I want to determine the singularities for:
$f(z) = \frac{z}{\sin(z)}$ for $z_0 = 2\pi k $, where $ k\in \mathbb{Z} $.
If the singularity is removable, I have to compute the limit.
If there is a pole, I have to specify the principal part of the Laurent series.
My thoughts:
if $ k = 0 $ the singularity is removable, and the limit is $1$.
For $ k \neq 0 $ we have a pole of order $1$, but here's is my question: how do I determine the principal part of the Laurent series?
Let me quickly give you my notation: Consider the Laurent series $$ \sum_{k = -\infty}^{\infty} a_k(z-z_0)^k = \sum_{k = 1}^{\infty} a_{-k}(z-z_0)^{-k} + \sum_{k = 0}^{\infty} a_k(z-z_0)^k .$$
The series $\sum_{k = 1}^{\infty} a_{-k}(z-z_0)^{-k}$ is called the principal part.
How do I get the principal part for this function?
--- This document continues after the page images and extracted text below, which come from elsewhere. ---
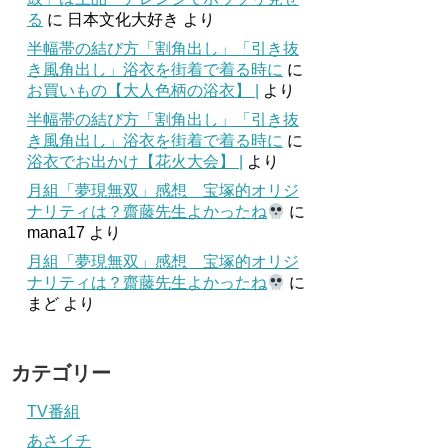
る
に
日本文化大好き
より
半幅帯の結び方「割角出し」「引き抜
き風角出し」浴衣を街着で着る時に
に
お買いもの【大人色柄の浴衣】 |
より
半幅帯の結び方「割角出し」「引き抜
き風角出し」浴衣を街着で着る時に
に
浴衣でお出かけ【花火大会】 |
より
月組「夢現無双」感想 宝塚的オリジ
ナリティは？齋藤先生よかったね
に
mana17
より
月組「夢現無双」感想 宝塚的オリジ
ナリティは？齋藤先生よかったね
に
まど
より
カテゴリー
TV番組
あさイチ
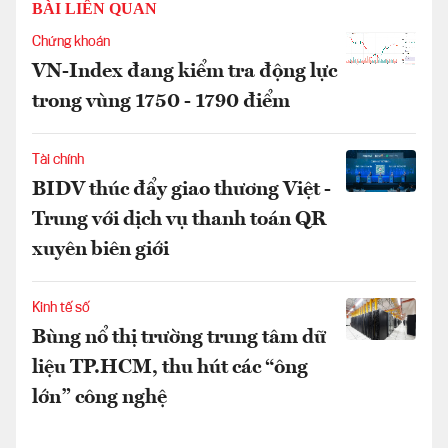
BÀI LIÊN QUAN
Chứng khoán
VN-Index đang kiểm tra động lực
trong vùng 1750 - 1790 điểm
Tài chính
BIDV thúc đẩy giao thương Việt -
Trung với dịch vụ thanh toán QR
xuyên biên giới
Kinh tế số
Bùng nổ thị trường trung tâm dữ
liệu TP.HCM, thu hút các “ông
lớn” công nghệ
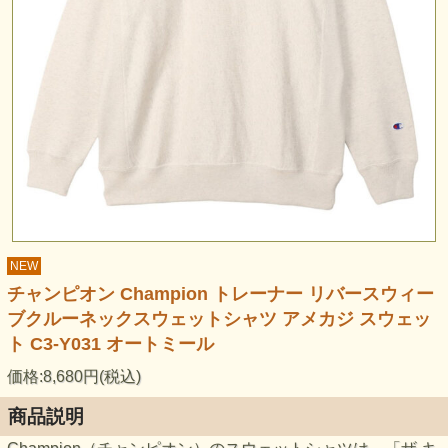
NEW
チャンピオン Champion トレーナー リバースウィー
ブクルーネックスウェットシャツ アメカジ スウェッ
ト C3-Y031 オートミール
価格:8,680円(税込)
商品説明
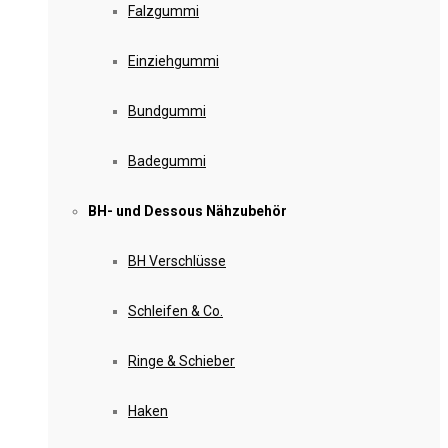
Falzgummi
Einziehgummi
Bundgummi
Badegummi
BH- und Dessous Nähzubehör
BH Verschlüsse
Schleifen & Co.
Ringe & Schieber
Haken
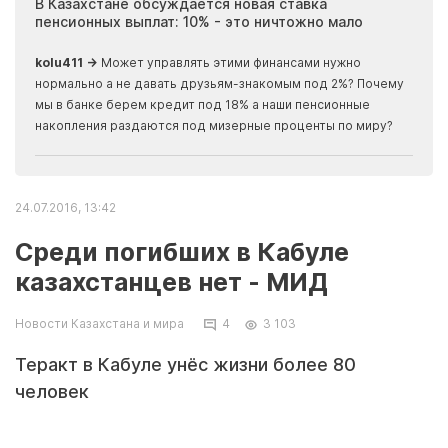
ия
В Казахстане обсуждается новая ставка
Иноп
пенсионных выплат: 10% - это ничтожно мало
журн
скры
kolu411 →
Может управлять этими финансами нужно
Apma
нормально а не давать друзьям-знакомым под 2%? Почему
прогн
мы в банке берем кредит под 18% а наши пенсионные
накопления раздаются под мизерные проценты по миру?
24.07.2016, 13:42
Среди погибших в Кабуле
казахстанцев нет - МИД
Новости Казахстана и мира
4
3 103
Теракт в Кабуле унёс жизни более 80
человек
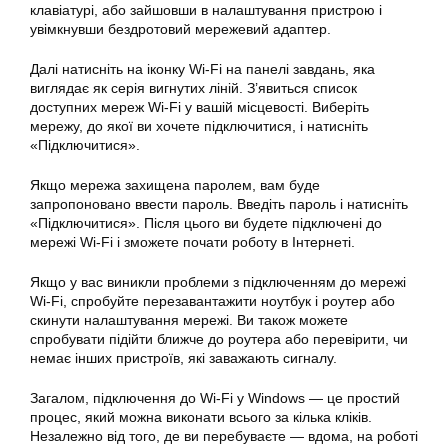
клавіатурі, або зайшовши в налаштування пристрою і
увімкнувши бездротовий мережевий адаптер.
Далі натисніть на іконку Wi-Fi на панелі завдань, яка
виглядає як серія вигнутих ліній. З’явиться список
доступних мереж Wi-Fi у вашій місцевості. Виберіть
мережу, до якої ви хочете підключитися, і натисніть
«Підключитися».
Якщо мережа захищена паролем, вам буде
запропоновано ввести пароль. Введіть пароль і натисніть
«Підключитися». Після цього ви будете підключені до
мережі Wi-Fi і зможете почати роботу в Інтернеті.
Якщо у вас виникли проблеми з підключенням до мережі
Wi-Fi, спробуйте перезавантажити ноутбук і роутер або
скинути налаштування мережі. Ви також можете
спробувати підійти ближче до роутера або перевірити, чи
немає інших пристроїв, які заважають сигналу.
Загалом, підключення до Wi-Fi у Windows — це простий
процес, який можна виконати всього за кілька кліків.
Незалежно від того, де ви перебуваєте — вдома, на роботі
All I know is that:
$$ \frac{z}{\sin(z)} = \frac{z}{\sum_{k=0}^{\infty}\frac{(-1)^k}{(2k+1)!}z^{2k+1}} =\frac{1}{\sum_{k=0}^{\infty}\frac{(-1)^k}{(2k+1)!}z^{2k}} .$$
Best Answer
Use pole expansion,
$$\csc z=\sum_{n=-\infty}^\infty \frac{(-1)^n}{z-n\pi}$$
hence,
$$\frac{z}{\sin z}=\sum_{n=-\infty}^\infty (-1)^n\frac{z}{z-n\pi}$$
So all $z=n\pi, n\neq 0$ are simple poles.